Text block: Begin
AAAI'26 Workshop: Shaping Responsible Synthetic Data in the Era of Foundation Models

RSD @ AAAI 2026

Welcome to the AAAI'26 Workshop on Shaping Responsible Synthetic Data in the Era of Foundation Models (RSD).

Foundation models (LLMs and multimodal FMs) are increasingly supplemented with synthetic and LLM-generated data - to extend training corpora, fill coverage gaps, and navigate privacy and fairness requirements. At the same time, these models serve as powerful generators of synthetic data for downstream applications, such as training specialized ML models, augmenting datasets in privacy-sensitive domains, and generating test cases for system validation.

But synthetic datasets, whether used to train FMs or generated by them for other uses, introduce a plethora of risks: legal (copyright, consent), security & privacy related (leakage, membership inference), ethical (bias amplification), and technical (model collapse, quality degradation).
Text block: End
Work instruction 1: Output the part of the workshop description between "Foundation models (LLMs" and "for system validation.", inclusive, copying it word for word.
Work instruction 2: According to the workshop description, why are foundation models supplemented with synthetic and LLM-generated data? Answer in one to three sentences.
Work instruction 3: Carry the workshop description forward from the point where it stops.
You do not need the entries for any of this.
Record extracts: Begin
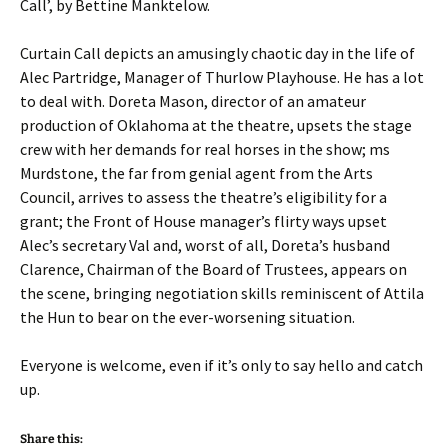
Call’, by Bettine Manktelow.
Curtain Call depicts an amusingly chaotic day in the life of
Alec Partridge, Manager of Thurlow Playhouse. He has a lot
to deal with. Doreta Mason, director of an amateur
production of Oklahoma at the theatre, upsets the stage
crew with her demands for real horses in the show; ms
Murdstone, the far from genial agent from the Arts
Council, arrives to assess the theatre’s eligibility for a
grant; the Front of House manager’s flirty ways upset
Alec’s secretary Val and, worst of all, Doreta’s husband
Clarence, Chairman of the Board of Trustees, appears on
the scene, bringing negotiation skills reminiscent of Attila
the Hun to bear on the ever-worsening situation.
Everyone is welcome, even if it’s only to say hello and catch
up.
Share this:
Record extracts: End
Record extracts: Begin
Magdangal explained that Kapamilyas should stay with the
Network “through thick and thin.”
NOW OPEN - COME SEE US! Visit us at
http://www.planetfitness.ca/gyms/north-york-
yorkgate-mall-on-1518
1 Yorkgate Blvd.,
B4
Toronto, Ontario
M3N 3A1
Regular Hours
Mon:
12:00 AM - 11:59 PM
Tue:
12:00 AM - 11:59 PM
Record extracts: End
Written answer 1:
Foundation models (LLMs and multimodal FMs) are increasingly supplemented with synthetic and LLM-generated data - to extend training corpora, fill coverage gaps, and navigate privacy and fairness requirements. At the same time, these models serve as powerful generators of synthetic data for downstream applications, such as training specialized ML models, augmenting datasets in privacy-sensitive domains, and generating test cases for system validation.

Written answer 2: Foundation models are supplemented with synthetic and LLM-generated data to extend training corpora and fill coverage gaps. It also helps them navigate privacy and fairness requirements.

Written answer 3:
This workshop examines how synthetic data can be responsibly generated and used to fuel, test, and govern foundation models across their lifecycle (pre-training, fine-tuning, evaluation, auditing), as well as how FM-generated synthetic data impacts downstream applications and systems, and what technical, ethical, and regulatory guardrails are needed across this synthetic data ecosystem.

Topics of Interest (But not limited to)

✓Lifecycle Uses & LLM‑Driven Generation

Synthetic data for pre-training and fine-tuning (RLHF/RLAIF), continual evaluation, and self-training or bootstrapping loops—along with their limitations.

✓Explainability, Interpretability & Uncertainty

Synthetic counterfactuals and narratives for debugging; quantifying uncertainty; cross-domain benchmarks spanning tabular, time-series, text, vision, and multimodal data.

✓Safety, Robustness & Red‑Teaming

Synthetic adversarial probes, jailbreak tests, and edge-case simulations; preventing model collapse or shortcut learning through robust real/synthetic mixes.

✓Fairness, Bias & Representation

Synthetic adversarial probes, jailbreak tests, and edge-case simulations; preventing model collapse or shortcut learning through robust real/synthetic mixes..

✓Critical Perspectives on Synthetic Data

Cross-disciplinary examinations from law, policy, ethics, and social sciences; defining what is synthetic data, questioning appropriateness and societal impacts; tensions between technological possibility and human authenticity; critical assessments of synthetic data's role in shaping future AI systems.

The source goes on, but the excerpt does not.